Social revolutions are all in all destructive of wealth. They're not cumulative. They are dissipative. They are dissipate.

And so we are headed into a period of history where everything we've worked for, everything we've built, everything we've accumulated, starting with knowledge and ending with money, starting with factories and ending with international trade, starting with tourism and ending with interpersonal relationships. Everything is going to be placed under such a normal strain that are not optimistic that it will survive.

I want to finish by responding to one recurrent question about shared fantasy.

People keep saying it's wrong to say that if the partner exit the shared fantasy, the narcissist is not interested in the partner anymore. I've received numerous emails, comments, messages. It's not true.
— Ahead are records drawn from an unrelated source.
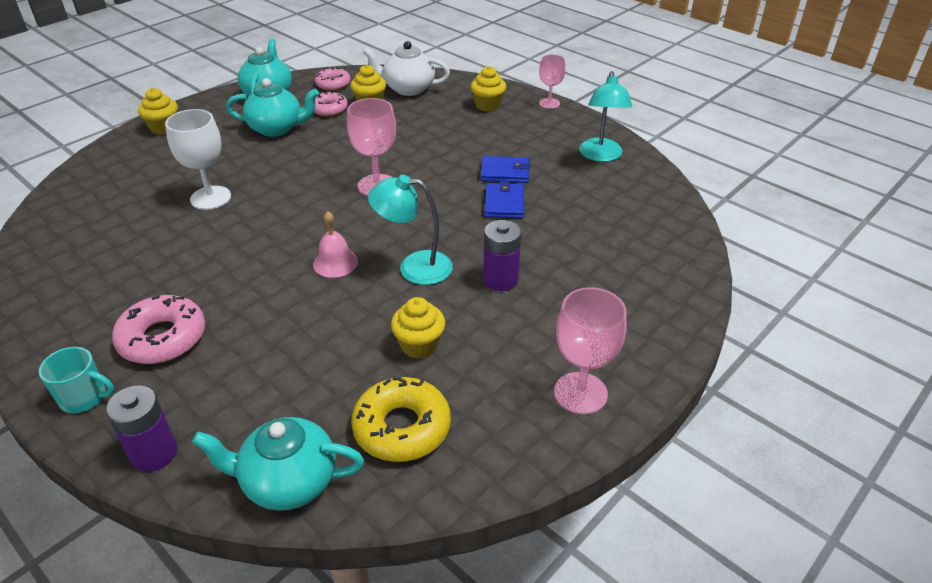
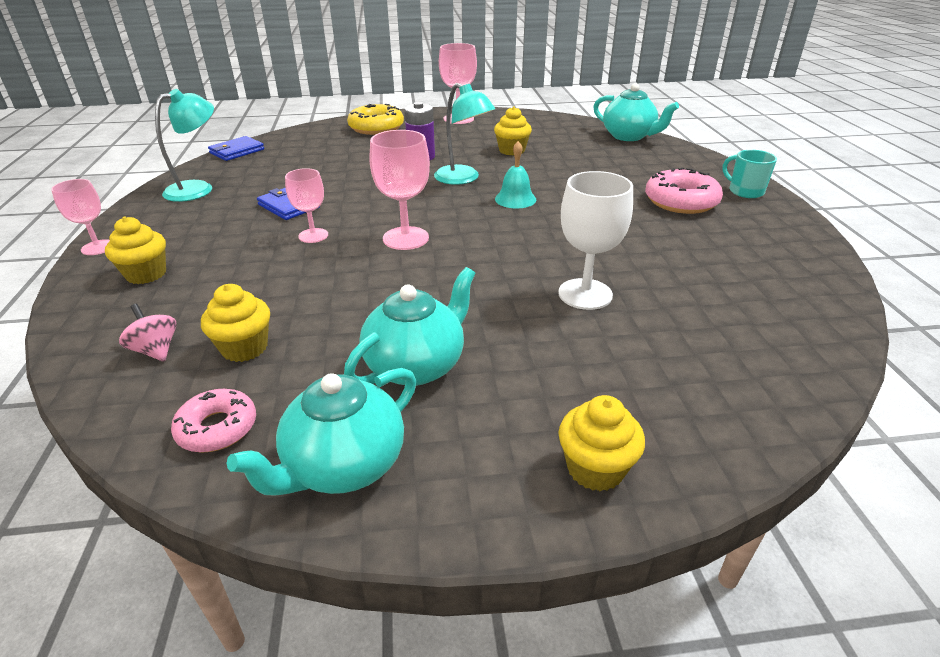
camera: 140 degrees left, 5 degrees down
purple battery [106,385,177,472] -> none
turquoise teapot [226,78,319,137] -> turquoise teapot turned 90 degrees clockwise [344,267,476,386]
pink bell [313,211,358,278] -> turquoise bell [495,141,536,208]
pink donut [314,91,348,116] -> none
yellow donut [351,377,451,462] -> yellow donut moved to [347,104,404,135]
white teapot [363,41,450,96] -> pink spinning top [119,304,177,361]
blue wallet [484,181,524,218] -> blue wallet moved to [208,136,264,161]
none -> pink goblet [285,168,328,243]

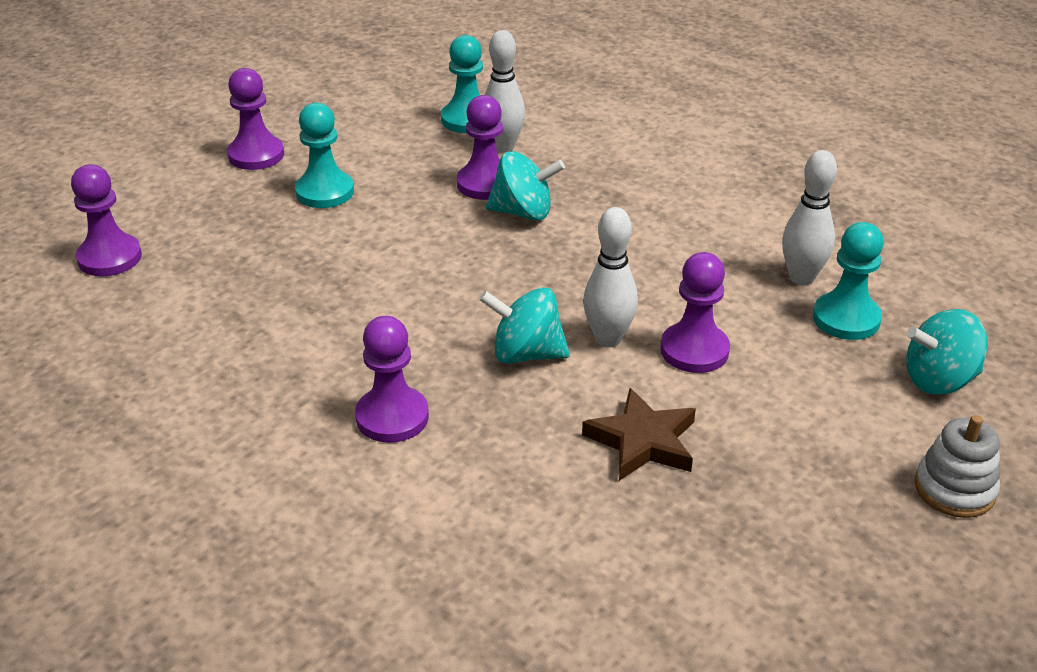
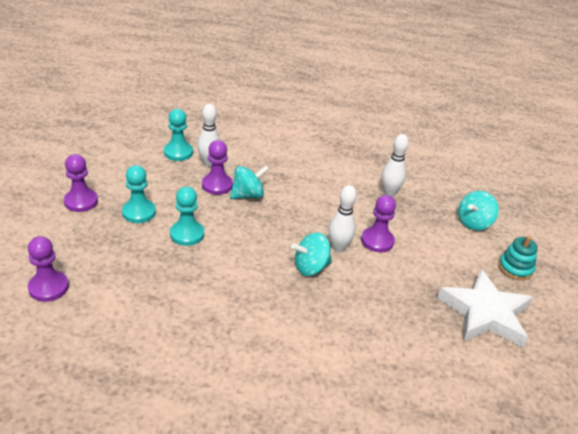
camera: 35 degrees left, 0 degrees up
purple pawn [355,316,429,443] -> none
brown star [582,388,696,481] -> none
turquoise pawn [813,222,884,340] -> turquoise pawn moved to [170,187,204,246]
white stacking toy [915,415,1000,518] -> turquoise stacking toy [499,236,538,280]
none -> white star [437,269,533,347]

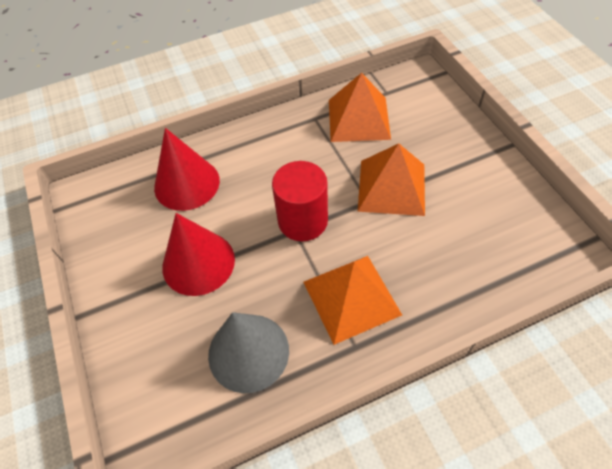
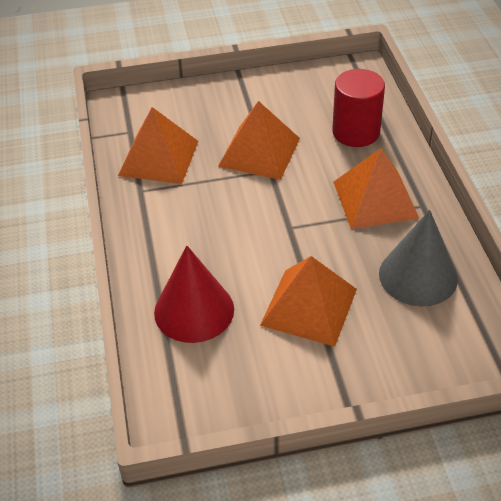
camera: 80 degrees left, 10 degrees down
red cone [162,213,235,296] -> orange pyramid [260,256,357,347]
red cylinder [272,161,328,241] -> red cylinder moved to [332,69,385,147]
I exited the shared fantasy with the narcissist and he hovered me back and he was all over me and he was, on the contrary, he was contrived. He was repentant. He was, he begged me to come back and this is all true.

But that's not what I said. I said that if the partner exits the shared fantasy by cheating, only by cheating, and then causes mortification.

So there are two, three cumulative conditions, renouncing the shared fantasy, cheating, romantic, I mean, sexual cheating, or romantic or emotional cheating and mortification of the narcissistic partner. Then the narcissist goes away.

Following mortification, the narcissist avoids the source of intolerable, unbearable pain and vexation.

That's all I said. Thank you for listening.